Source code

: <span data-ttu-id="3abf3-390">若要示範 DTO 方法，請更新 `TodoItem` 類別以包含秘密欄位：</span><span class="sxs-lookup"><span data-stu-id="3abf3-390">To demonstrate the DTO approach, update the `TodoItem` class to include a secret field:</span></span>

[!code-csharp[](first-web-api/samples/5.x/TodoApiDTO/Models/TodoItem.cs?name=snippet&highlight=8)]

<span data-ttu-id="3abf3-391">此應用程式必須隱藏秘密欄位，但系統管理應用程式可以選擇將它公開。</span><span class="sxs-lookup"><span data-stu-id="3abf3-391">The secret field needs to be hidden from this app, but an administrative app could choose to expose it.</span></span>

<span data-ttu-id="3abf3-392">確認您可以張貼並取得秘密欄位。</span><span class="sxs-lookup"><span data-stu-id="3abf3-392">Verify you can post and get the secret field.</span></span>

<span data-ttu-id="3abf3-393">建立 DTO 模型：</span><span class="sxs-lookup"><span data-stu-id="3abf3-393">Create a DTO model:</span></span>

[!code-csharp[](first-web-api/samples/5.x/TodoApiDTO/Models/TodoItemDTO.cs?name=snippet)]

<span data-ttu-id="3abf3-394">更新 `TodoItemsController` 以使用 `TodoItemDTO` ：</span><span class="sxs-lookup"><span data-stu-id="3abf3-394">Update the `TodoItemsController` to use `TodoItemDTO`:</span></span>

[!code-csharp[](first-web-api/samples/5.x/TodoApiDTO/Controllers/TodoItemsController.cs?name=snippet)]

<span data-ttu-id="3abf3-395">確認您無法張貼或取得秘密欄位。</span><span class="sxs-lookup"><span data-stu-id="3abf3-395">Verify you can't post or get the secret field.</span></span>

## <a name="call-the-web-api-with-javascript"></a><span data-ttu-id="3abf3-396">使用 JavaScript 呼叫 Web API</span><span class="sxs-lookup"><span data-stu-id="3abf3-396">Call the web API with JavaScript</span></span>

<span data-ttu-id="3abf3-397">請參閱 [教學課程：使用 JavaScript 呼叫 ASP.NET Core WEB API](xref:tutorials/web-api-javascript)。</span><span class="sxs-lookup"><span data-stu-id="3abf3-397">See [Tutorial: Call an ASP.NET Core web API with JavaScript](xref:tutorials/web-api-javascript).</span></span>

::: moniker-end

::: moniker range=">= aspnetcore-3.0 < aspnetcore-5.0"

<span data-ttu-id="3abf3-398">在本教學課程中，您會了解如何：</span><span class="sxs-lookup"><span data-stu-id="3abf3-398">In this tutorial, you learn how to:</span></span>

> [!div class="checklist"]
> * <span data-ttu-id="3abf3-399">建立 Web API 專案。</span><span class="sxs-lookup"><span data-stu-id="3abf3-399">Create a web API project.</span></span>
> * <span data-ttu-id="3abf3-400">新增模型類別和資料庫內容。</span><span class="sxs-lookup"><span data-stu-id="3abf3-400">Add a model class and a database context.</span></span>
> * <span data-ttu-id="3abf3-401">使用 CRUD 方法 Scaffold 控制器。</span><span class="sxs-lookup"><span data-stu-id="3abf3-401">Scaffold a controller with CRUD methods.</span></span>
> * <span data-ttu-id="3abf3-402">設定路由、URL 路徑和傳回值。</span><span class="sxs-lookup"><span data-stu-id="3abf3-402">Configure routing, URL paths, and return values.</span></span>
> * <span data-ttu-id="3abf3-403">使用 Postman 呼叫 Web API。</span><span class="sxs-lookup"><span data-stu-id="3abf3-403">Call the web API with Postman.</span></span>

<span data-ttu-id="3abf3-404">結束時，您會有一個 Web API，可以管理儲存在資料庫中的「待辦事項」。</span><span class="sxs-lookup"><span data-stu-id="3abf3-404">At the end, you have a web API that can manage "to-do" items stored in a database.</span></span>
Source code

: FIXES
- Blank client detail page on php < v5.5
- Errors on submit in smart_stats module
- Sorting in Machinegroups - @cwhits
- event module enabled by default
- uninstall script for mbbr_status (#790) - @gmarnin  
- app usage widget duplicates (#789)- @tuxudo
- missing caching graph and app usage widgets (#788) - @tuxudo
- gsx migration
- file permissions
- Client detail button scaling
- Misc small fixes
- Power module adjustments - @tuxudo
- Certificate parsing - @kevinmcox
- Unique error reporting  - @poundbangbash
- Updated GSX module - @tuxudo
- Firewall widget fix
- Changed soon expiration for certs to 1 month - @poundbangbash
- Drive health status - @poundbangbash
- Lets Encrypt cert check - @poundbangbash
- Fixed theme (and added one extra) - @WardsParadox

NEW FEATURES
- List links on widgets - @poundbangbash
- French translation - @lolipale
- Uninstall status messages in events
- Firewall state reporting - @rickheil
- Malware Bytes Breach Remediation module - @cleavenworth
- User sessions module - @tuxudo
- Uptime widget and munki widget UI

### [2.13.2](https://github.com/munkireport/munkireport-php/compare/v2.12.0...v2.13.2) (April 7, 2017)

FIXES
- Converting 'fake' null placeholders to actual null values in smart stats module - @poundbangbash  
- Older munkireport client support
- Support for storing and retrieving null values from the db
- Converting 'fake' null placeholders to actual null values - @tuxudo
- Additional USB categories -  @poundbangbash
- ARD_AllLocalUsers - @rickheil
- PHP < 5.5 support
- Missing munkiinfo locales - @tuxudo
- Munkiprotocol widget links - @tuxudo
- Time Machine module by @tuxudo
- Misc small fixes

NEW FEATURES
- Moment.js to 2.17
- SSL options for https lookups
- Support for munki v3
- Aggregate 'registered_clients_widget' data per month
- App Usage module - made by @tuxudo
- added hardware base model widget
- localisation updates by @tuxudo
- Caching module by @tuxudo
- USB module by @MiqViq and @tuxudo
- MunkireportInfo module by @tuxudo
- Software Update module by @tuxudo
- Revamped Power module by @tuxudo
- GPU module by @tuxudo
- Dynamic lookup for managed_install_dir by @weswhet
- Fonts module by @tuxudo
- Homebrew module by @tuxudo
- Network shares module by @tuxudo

TO-DO ITEM:
Copy every single line of the material above that holds "placeholders".

SOLUTION TO THIS EXERCISE:
- Converting 'fake' null placeholders to actual null values in smart stats module - @poundbangbash  
- Converting 'fake' null placeholders to actual null values - @tuxudo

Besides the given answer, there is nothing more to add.